June, 2009
by Ray Wicks
Introduction
This article is part 5 of an Introduction to Capacity Planning tutorial. It is designed for professionals entering or just getting started in the field. Emphasis is placed on large processor systems and examples will be largely drawn from z/OS but the concepts apply to all levels of operating systems and hardware. The tutorial is organized to discuss appropriate Performance Analysis principles and then delve into CP principles and practices. Measure IT has been featuring this tutorial over the last few months as shown below:
February: An overview
March: Modeling, validation, a performance view, & data acquisition.
April: An aside on queuing theory and probability
May: A mini capacity plan and a summary
This Month: Trending, rules of thumb and bibliography
Trending
Trending in capacity planning is a useful and relatively simple technique.
The purpose is to both visually and mathematically observe the past history of resource usage and predict the future requirement.
Implicit in this process is the grand assumption that the past can be used as a predictor of the future. In other words, the behavior in the past will continue in a similar manner.
In IT, the past is meant as the recent past. Too much can change with this technology to use years of history. You should look at Era segments- periods of business interest.
When you look at a historical graph, the shape and scale of graph can be an interesting indicator of what to expect. Keep in mind that you may need more than numbers. The business and technical environment can be significant. Major technical innovations being considered may destroy any possibility of using past trends as a future predictor and finally, be smart and lazy. There's an old saying attributed to Napoleon and told to me by Siebo Friesenborg: "When looking for help, look for smart lazy people. Smart energetic people already have their own crusade and won't stop to help you. Dumb lazy people can't help. And dumb energetic people should be shot!"
Here's some historical data for 130 weeks. It's a single system set of samples of CPU% data. Each point is the prime shift average for 40 hours: one number for each prime shift week.

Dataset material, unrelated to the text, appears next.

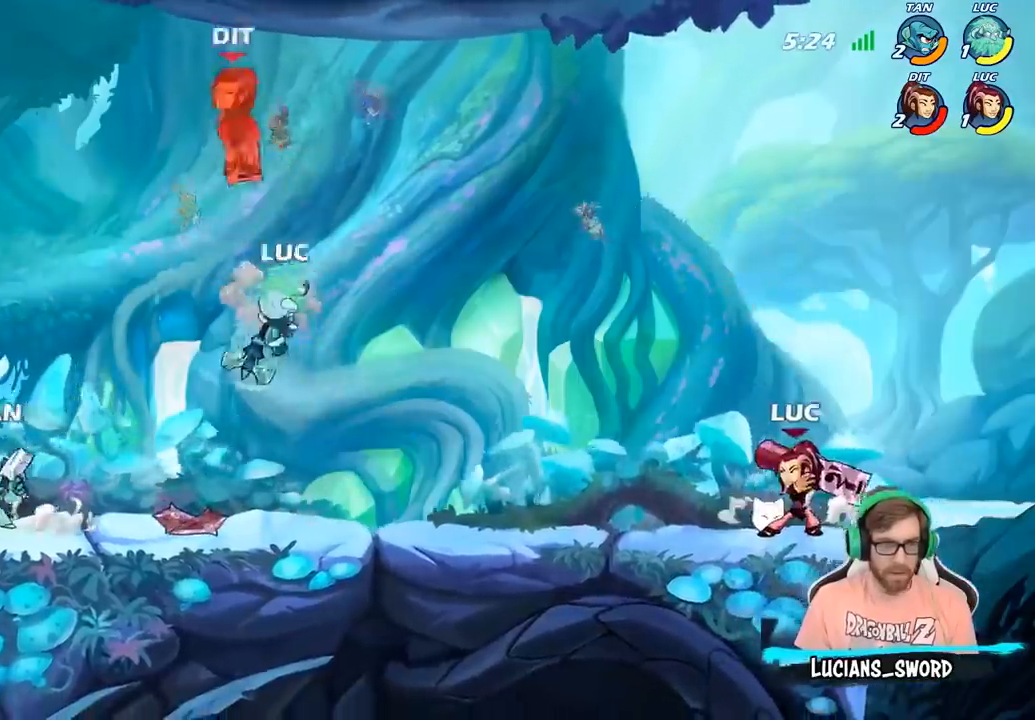
{"buttons": [], "left_stick": "center", "right_stick": "center", "events": [[250, "CROSS", "down"], [283, "left_stick", "up-right"], [333, "CROSS", "up"], [350, "CIRCLE", "down"], [433, "left_stick", "up-left"], [483, "CIRCLE", "up"], [500, "left_stick", "center"]]}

What happened around week 125? Was it an upgrade? Work was moved to another system? If the graph was normalized to MIPS instead of CPU%, any model upgrades would be transparent. For example, 500 MIPS machine at 50% = 250 MIPS used. If one were to upgrade to 1000 MIPS machine with exactly same workload (i.e., the same MIPS consumed) the CPU% would have dropped to 25%. With a MIPS scale, it would have remained level.

This MIPS scaling provides a much smoother picture. What do you predict in the future? Even visually you can make a reasonable projection. With Excel, it looks as follows.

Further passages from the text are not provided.